Although a first-time DWI conviction may not be a felony offense in Texas, the penalties for driving while intoxicated quickly escalate based on other factors, such as repeat offenses, blood alcohol level, the speed of the car, whether children were present in the car, and the serious or fatal injuries cased to others. For example, a third conviction for DWI is classified as a felony, and other felony charges for drunk driving include Intoxication Assault, Intoxication Manslaughter, and DWI with a Child Passenger.

For a first-time offender, the jail time typically will be between 72 hours and 180 days, accompanied by a driver’s license suspension of up to one year and a fine of up to $2,000. Community supervision, formerly known as adult probation, may also be available to first- or second-time offenders, as an alternative to jail in some cases.

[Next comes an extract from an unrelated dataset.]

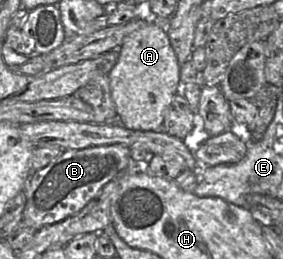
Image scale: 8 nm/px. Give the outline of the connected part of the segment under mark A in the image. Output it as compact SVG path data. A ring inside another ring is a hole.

Given the severity of DWI punishments in Texas, the need for an experienced criminal defense attorney is evident. An attorney will analyze the facts of your arrest record and investigate the police procedures used against you. Potential challenges may be available regarding the accuracy of your breath test, whether there was probable cause for the stop, and the credentials of the arresting officer.

In this case, the police were called to the scene because of the pedestrian injuries. However, their behavior upon arrival is still subject to procedural scrutiny. An experienced DWI attorney will review the circumstances surrounding your arrest and help you prepare the strongest defense.